I staggered across to a wall for some protection but could not negotiate it and somehow crawled and struggled to the protection of a warehouse. Inside, one of our Staff-Sergeants looked at my arm and said “god what a mess that arm is”, a comment which did nothing to boost my sagging morale; but he did apply a shell dressing which stopped me looking at it and feeling sorry for myself. I moved on and someone took my watch off which had stopped at eight minutes past seven, recording the instant the first bomb had struck. An Aussie put another bandage around my wrist and took me to an air raid shelter where someone produced a shot of Whiskey, I could feel the warmth surging through my veins which did much to calm my shivering body, but terrible pain from burned flesh was getting worse. Wounded men lay all around the shelter, many with terrible untreated wounds and blood was flowing everywhere, by comparison with some, mine was almost a mere scratch.
A Greek came and took me outside where a number of my comrades were wandering around inquiring about mates they feared lost, the scene was one of utter confusion and concern for others who had served and fought together. By comparison with the large number who had boarded the ship, a mere handful appeared to have survived. The Greek took me to an ambulance which was full of men crying out in pain with terrible untreated wounds and, as the vehicle moved out through the dock gates, people stood crying and praying on their knees, in a show of sympathy for all who suffered in that terrible disaster. The ambulance suddenly stopped and the driver ran off leaving us in an almost deserted street; he had seen people running and, fearing another raid, had run for cover leaving us at the mercy of the planes; fortunately the planes passed overhead probably heading for another easy target.

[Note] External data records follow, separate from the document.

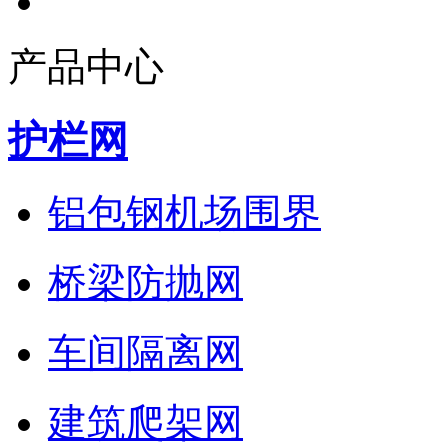
产品中心
护栏网
铝包钢机场围界
桥梁防抛网
车间隔离网
建筑爬架网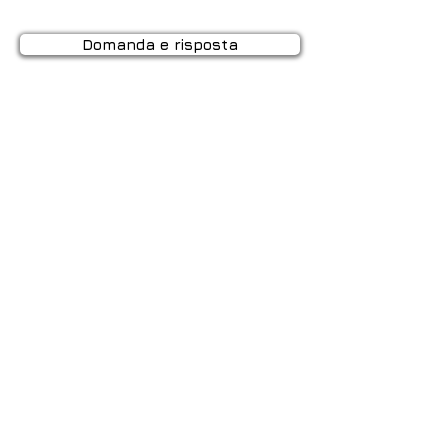
Domanda e risposta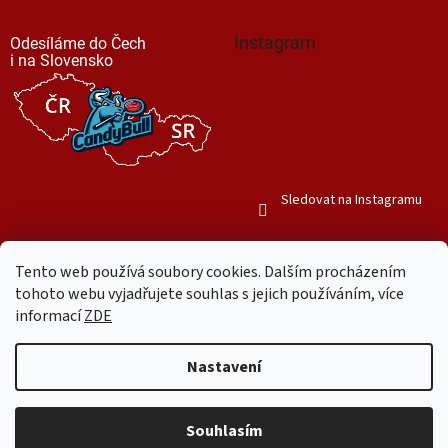
Instagram
Odesíláme do Čech
i na Slovensko
Sledovat na Instagramu
Tento web používá soubory cookies. Dalším procházením
tohoto webu vyjadřujete souhlas s jejich používáním, více
informací
ZDE
Vytvořil Shoptet
Nastavení
Copyright 2026
Mr. Candy Bull
. Všechna práva vyhrazena.
Upravit
nastavení cookies
Souhlasím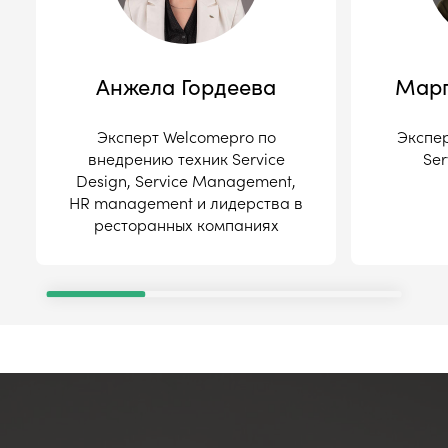
Анжела Гордеева
Марг
Эксперт Welcomepro по
Экспер
внедрению техник Service
Se
Design, Service Management,
HR management и лидерства в
ресторанных компаниях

Another drive took over and drove us to a Greek hospital on the outskirts of Athens where, once again, the floors were strewn with casualties waiting to be treated. Some who had survived the sea were having the oil cleaned from their body and amongst them two of my close friends Eric Hitchcock and Sgt. Millwater; we hugged each other as fellow survivors with wishes for a speedy recovery from our wounds. It was later revealed that they had risked their own lives saving many others from the sea. Whilst waiting in an endless queue to see a Doctor, Eric partly cut my jacket off to try and ease the pain which was killing me, but time seemed endless until I eventually stood before a Greek Doctor. He could speak no English and I no Greek so, when he muttered something that sounded like cut, I almost went mad fearing he was going to cut off my arm; he guessed my thoughts from my reaction and shook his head with a smile much to my relief. Finally, with my wounds dressed and my arm in a cage strapped to my chest, my bloody clothes were cut off and I was put to rest in a bed. I was exhausted, but the pain of my shattered arm and the burns on my face denied me the sleep which my body needed and craved for so much. The mental torture of laying awake in an atmosphere of groaning men begging for help and dying around me was a constant torment which makes me wonder how I survived the trauma of it all.